Studio album by Stahlhammer
- Released: 1995
- Genres: Neue Deutsche Härte, groove metal
- Length: 44:25
- Label: High Gain

Stahlhammer chronology
|  | Killer Instinkt (1995) | Wiener Blut (1997) |

= Killer Instinkt =

Killer Instinkt is an album by the Austrian heavy metal band Stahlhammer.

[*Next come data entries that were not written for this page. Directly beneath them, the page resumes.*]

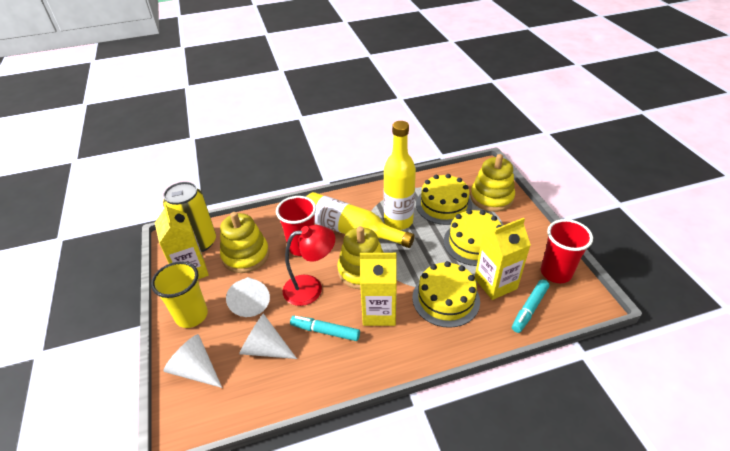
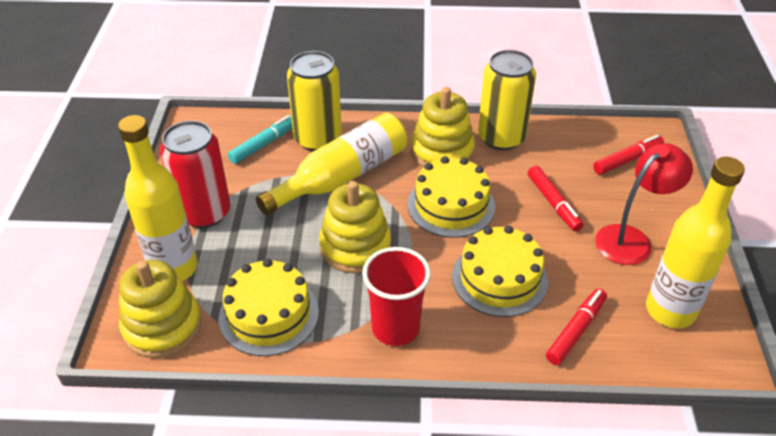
red can: 0 -> 1
red cup: 2 -> 1
red marker: 0 -> 3
turquoise marker: 2 -> 1
white cone: 3 -> 0
yellow bottle: 2 -> 3
yellow can: 1 -> 2
yellow carton: 3 -> 0
yellow cup: 1 -> 0

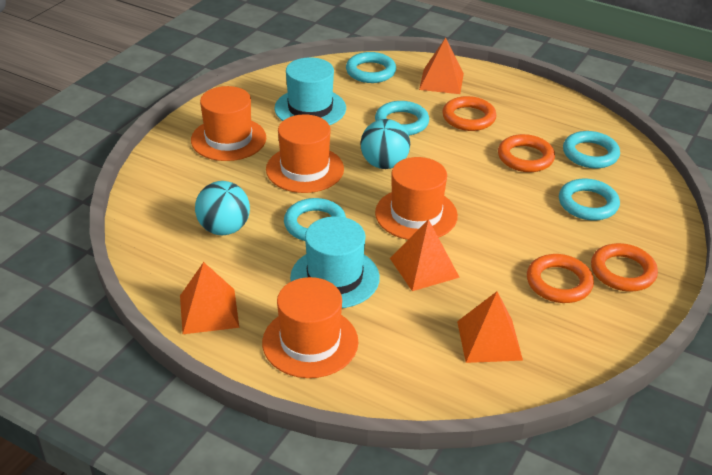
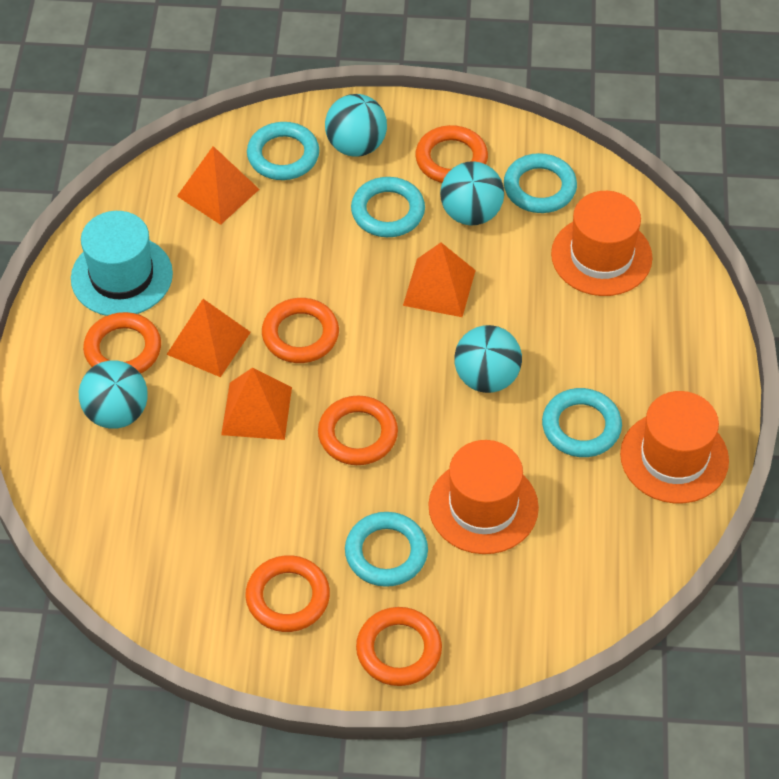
orange hat: 4 -> 3
orange ring: 4 -> 6
turquoise ball: 2 -> 4
turquoise hat: 2 -> 1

It was released in 1995. The album became popular throughout Germany and Austria, mainly due to the success of their video for the Pink Floyd cover "Another Brick in the Wall".

== Track listing ==
1. "Another Brick in the Wall" – 3:58 (Pink Floyd cover)
2. "Nur ein Tier" (Just an animal) – 3:59
3. "Bis dass das Blut gefriert" (Until the blood freezes) – 4:45
4. "Ravehead (Fuckhead-Rave)" – 1:55
5. "Fuckhead" – 3:46
6. "Ein Freund ging nach Amerika" (A friend went to America) – 3:05
7. "Killer Instinkt" (Killer instinct) – 4:53
8. "Psycho" – 4:07
9. "Wakantanka" – 4:57
10. "Verletzt" (Injured) – 5:03
11. "Rache" (Revenge)
12. "As Tears Go By" (hidden song) – 6:37

== Personnel ==
- Gary Wheeler – vocals
- Thomas Schuler – guitars
- Peter Karolyi – bass
- Michael Stocker – drums

== Trivia ==
The second song on the album, "Nur ein Tier", is also the last three words sung by Rammstein in their song "Tier".